Maybe this is more of a general IPV6 question than an Unbound question: For those interfaces on your DNS server that only face the LAN what type of IPV6 address do you have the listen on? The interfaces facing my LANs don't have to go out to the internet, they just have to service DNS for my lan clients, while the  interface facing the internet though obviously will need a global unicast address. Those who have set up unbound in IPV6, do you have the interfaces on your lan side listening on just their link local address? Their global unicast address? Or both? I tried searching for a couple hours to find the best practice on this but couldn't really find a straight answer. 

Thank you in advance!


----------



## obsigna (Nov 17, 2020)

For LAN only, you want to assign IPv6 addresses from the special Unique Local Address block. Here I set up unbound as a recursive caching resolver on the gateway (FreeBSD 12.2-RELEASE) into the internet for all the clients in the LAN. And therefore unbound listens on the IPv4/6 link local addresses and on the IPv4/6 LAN addresses, but not on the WAN address of the gateway. Here I use the upper half (_fd00::/8_) of the ULA space. There is yet plenty of choice and RFC4193 has some guidelines on using a pseudorandom number generator. If you got a cat, then save yourself from reading all this stuff and instead let it run a sufficient number of times over the numeric keypad until you got a decimal number with 38 digits, then make a dec to hex conversion, and put ‚fd‘ in front of it 

My firewall on the gateway does not allow IPv6 connections to/from anything outside the LAN.


----------



## SirDice (Nov 18, 2020)

You can get a free IPv6 tunnelbroker from HE, that will give you a proper, global, /64 or /48 prefix you can use: https://tunnelbroker.net/

My Cable ISP does support IPv6 but not if you put their modem/router in bridge mode. As I want to do my own NAT, routing and such I'm more or less forced to use a tunnelbroker. Has been working quite well for at least a decade or so.


----------



## obsigna (Nov 18, 2020)

SirDice said:


> You can get a free IPv6 tunnelbroker from HE, that will give you a proper, global, /64 or /48 prefix you can use: https://tunnelbroker.net/
> 
> My Cable ISP does support IPv6 but not if you put their modem/router in bridge mode. As I want to do my own NAT, routing and such I'm more or less forced to use a tunnelbroker. Has been working quite well for at least a decade or so.

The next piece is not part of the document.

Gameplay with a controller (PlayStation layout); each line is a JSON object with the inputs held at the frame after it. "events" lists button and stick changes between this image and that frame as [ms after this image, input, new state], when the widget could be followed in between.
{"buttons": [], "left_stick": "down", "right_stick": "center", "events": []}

Are you responding to my note that my firewall does not allow IPv6 traffic? This is not a technical issue, I simply don't want IPv6 to/from the WAN, and I adjusted the firewall accordingly.


----------



## SirDice (Nov 18, 2020)

obsigna said:


> Are you responding to my note that my firewall does not allow IPv6 traffic? This is not a technical issue, I simply don't want IPv6 to/from the WAN, and I adjusted the firewall accordingly.


No, it's a possible solution for the original question. Setting up a IPv6 tunnelbroker and using your own global IPv6 range. It appears as Brian546 doesn't have IPv6 at all judging by the questions. It's rather pointless to run a IPv6 network locally if you don't have the IPv6 capability to talk to the outside world.


----------